### Problem description
Wherever "RoboForex" appears in the records below, copy the line that holds it.

*** Opening of Material to process ***

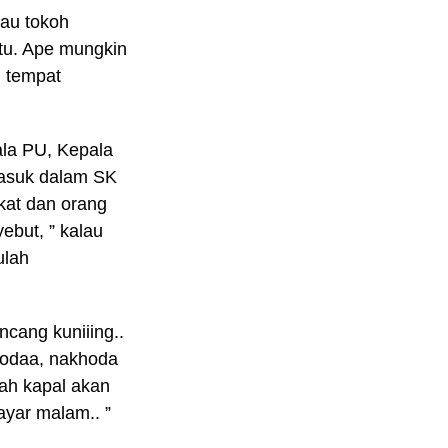
tau tokoh
itu. Ape mungkin
i tempat
ala PU, Kepala
masuk dalam SK
kat dan orang
ebut, ” kalau
ulah
cang kuniiing..
hodaa, nakhoda
lah kapal akan
ayar malam.. ”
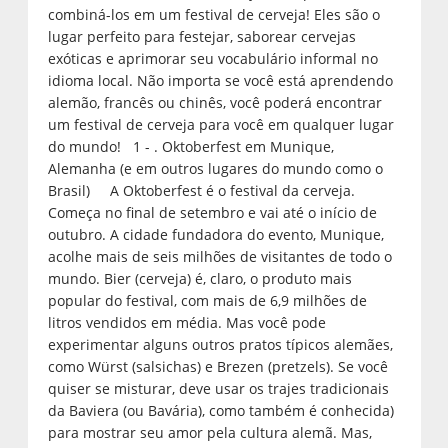
combiná-los em um festival de cerveja! Eles são o
lugar perfeito para festejar, saborear cervejas
exóticas e aprimorar seu vocabulário informal no
idioma local. Não importa se você está aprendendo
alemão, francês ou chinês, você poderá encontrar
um festival de cerveja para você em qualquer lugar
do mundo! 1 - . Oktoberfest em Munique,
Alemanha (e em outros lugares do mundo como o
Brasil) A Oktoberfest é o festival da cerveja.
Começa no final de setembro e vai até o início de
outubro. A cidade fundadora do evento, Munique,
acolhe mais de seis milhões de visitantes de todo o
mundo. Bier (cerveja) é, claro, o produto mais
popular do festival, com mais de 6,9 milhões de
litros vendidos em média. Mas você pode
experimentar alguns outros pratos típicos alemães,
como Würst (salsichas) e Brezen (pretzels). Se você
quiser se misturar, deve usar os trajes tradicionais
da Baviera (ou Bavária), como também é conhecida)
para mostrar seu amor pela cultura alemã. Mas,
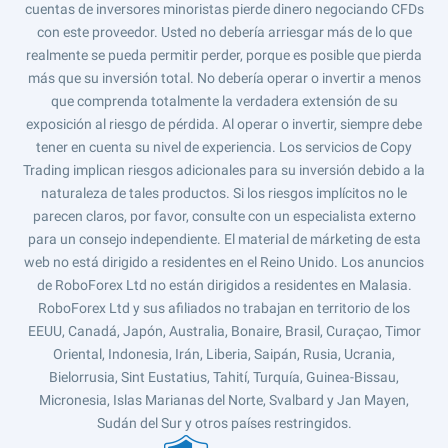
cuentas de inversores minoristas pierde dinero negociando CFDs
con este proveedor. Usted no debería arriesgar más de lo que
realmente se pueda permitir perder, porque es posible que pierda
más que su inversión total. No debería operar o invertir a menos
que comprenda totalmente la verdadera extensión de su
exposición al riesgo de pérdida. Al operar o invertir, siempre debe
tener en cuenta su nivel de experiencia. Los servicios de Copy
Trading implican riesgos adicionales para su inversión debido a la
naturaleza de tales productos. Si los riesgos implícitos no le
parecen claros, por favor, consulte con un especialista externo
para un consejo independiente. El material de márketing de esta
web no está dirigido a residentes en el Reino Unido. Los anuncios
de RoboForex Ltd no están dirigidos a residentes en Malasia.
RoboForex Ltd y sus afiliados no trabajan en territorio de los
EEUU, Canadá, Japón, Australia, Bonaire, Brasil, Curaçao, Timor
Oriental, Indonesia, Irán, Liberia, Saipán, Rusia, Ucrania,
Bielorrusia, Sint Eustatius, Tahití, Turquía, Guinea-Bissau,
Micronesia, Islas Marianas del Norte, Svalbard y Jan Mayen,
Sudán del Sur y otros países restringidos.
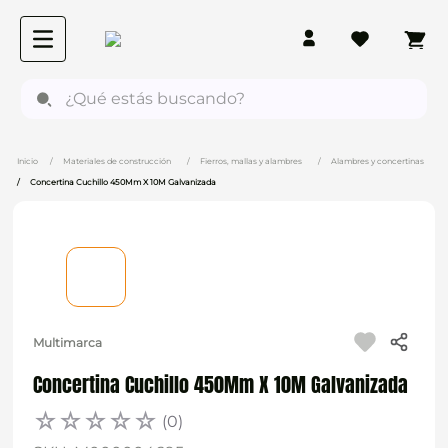
¿Qué estás buscando?
Materiales de construcción
Fierros, mallas y alambres
Alambres y concertinas
Concertina Cuchillo 450Mm X 10M Galvanizada
Multimarca
Concertina Cuchillo 450Mm X 10M Galvanizada
☆
☆
☆
☆
☆
(
0
)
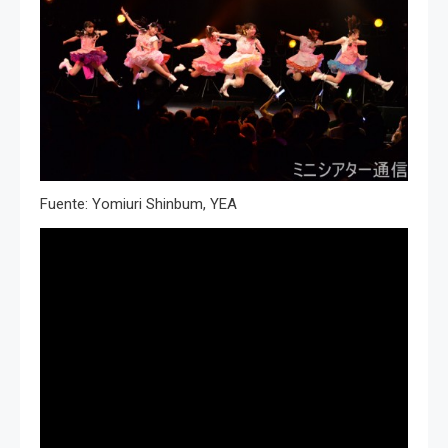
Fuente: Yomiuri Shinbum, YEA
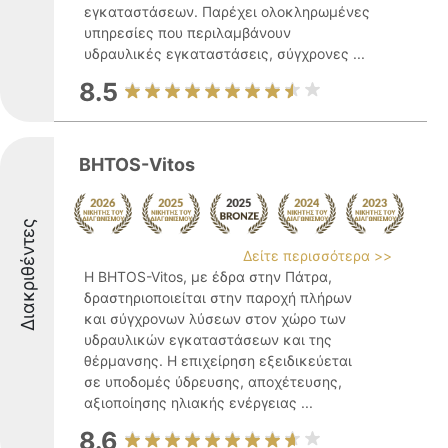
εγκαταστάσεων. Παρέχει ολοκληρωμένες
υπηρεσίες που περιλαμβάνουν
υδραυλικές εγκαταστάσεις, σύγχρονες ...
8.5
BHTOS-Vitos
Διακριθέντες
Δείτε περισσότερα >>
Η BHTOS-Vitos, με έδρα στην Πάτρα,
δραστηριοποιείται στην παροχή πλήρων
και σύγχρονων λύσεων στον χώρο των
υδραυλικών εγκαταστάσεων και της
θέρμανσης. Η επιχείρηση εξειδικεύεται
σε υποδομές ύδρευσης, αποχέτευσης,
αξιοποίησης ηλιακής ενέργειας ...
8.6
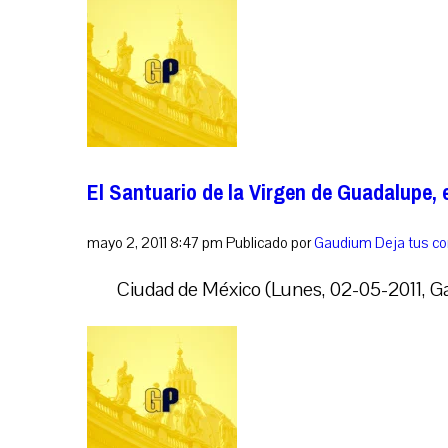
El Santuario de la Virgen de Guadalupe, 
mayo 2, 2011 8:47 pm
Publicado por
Gaudium
Deja tus c
Ciudad de México (Lunes, 02-05-2011, Gau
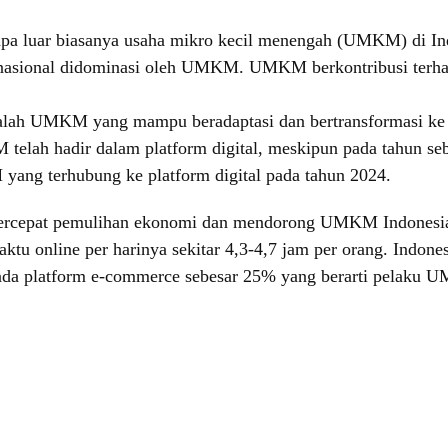
a luar biasanya usaha mikro kecil menengah (UMKM) di Indon
i nasional didominasi oleh UMKM. UMKM berkontribusi ter
ah UMKM yang mampu beradaptasi dan bertransformasi ke d
KM telah hadir dalam platform digital, meskipun pada tahun 
yang terhubung ke platform digital pada tahun 2024.
ercepat pemulihan ekonomi dan mendorong UMKM Indonesia 
aktu online per harinya sekitar 4,3-4,7 jam per orang. Indo
pada platform e-commerce sebesar 25% yang berarti pelaku U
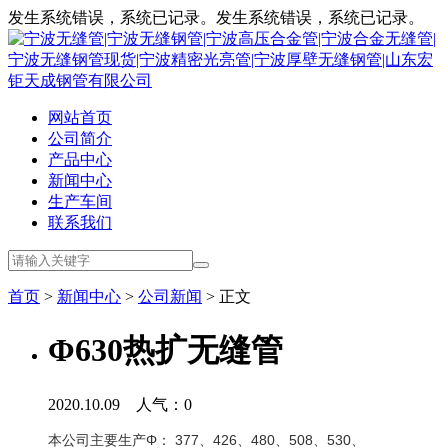
发生系统错误，系统已记录。发生系统错误，系统已记录。
网站首页
公司简介
产品中心
新闻中心
生产车间
联系我们
首页
>
新闻中心
>
公司新闻
> 正文
Φ630热扩无缝管
2020.10.09 人气：
0
本公司主要生产Φ： 377、426、480、508、530、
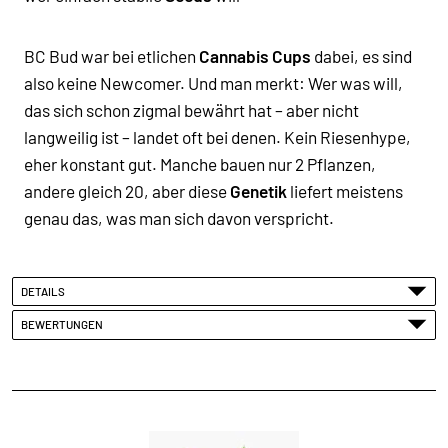
BC Bud war bei etlichen
Cannabis Cups
dabei, es sind
also keine Newcomer. Und man merkt: Wer was will,
das sich schon zigmal bewährt hat – aber nicht
langweilig ist – landet oft bei denen. Kein Riesenhype,
eher konstant gut. Manche bauen nur 2 Pflanzen,
andere gleich 20, aber diese
Genetik
liefert meistens
genau das, was man sich davon verspricht.
DETAILS
BEWERTUNGEN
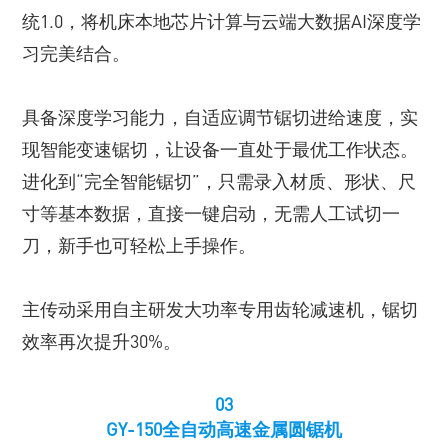
统1.0，将机床本地芯片计算与云端大数据AI深度学
习完美结合。
具备深度学习能力，自适应调节锯切进给速度，实
现智能变速锯切，让设备一直处于最优工作状态。
进化到“完全智能锯切”，只需录入材质、形状、尺
寸等基本数据，直接一键启动，无需人工试切一
刀，新手也可轻松上手操作。
主传动采用自主研发大功率专用齿轮减速机，锯切
效率再次提升30%。
03
GY-150全自动高速金属圆锯机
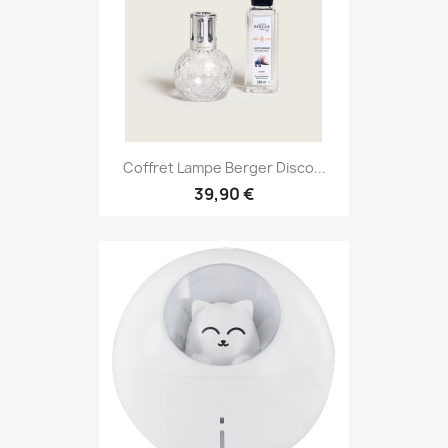
Coffret Lampe Berger Disco...
39,90 €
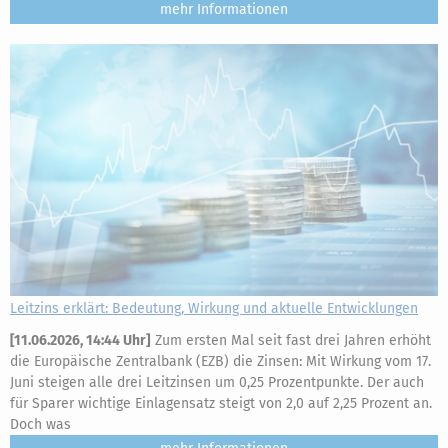
mehr
Leitzins erklärt: Bedeutung, Wirkung und aktuelle Entwicklungen
[
11.06.2026, 14:44 Uhr
]
Zum ersten Mal seit fast drei Jahren erhöht
die Europäische Zentralbank (EZB) die Zinsen: Mit Wirkung vom 17.
Juni steigen alle drei Leitzinsen um 0,25 Prozentpunkte. Der auch
für Sparer wichtige Einlagensatz steigt von 2,0 auf 2,25 Prozent an.
Doch was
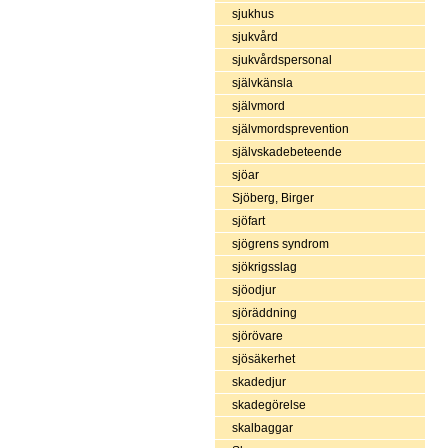
sjukhus
sjukvård
sjukvårdspersonal
självkänsla
självmord
självmordsprevention
självskadebeteende
sjöar
Sjöberg, Birger
sjöfart
sjögrens syndrom
sjökrigsslag
sjöodjur
sjöräddning
sjörövare
sjösäkerhet
skadedjur
skadegörelse
skalbaggar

*** Close of Material to process ***

### Response
de RoboForex Ltd no están dirigidos a residentes en Malasia.
RoboForex Ltd y sus afiliados no trabajan en territorio de los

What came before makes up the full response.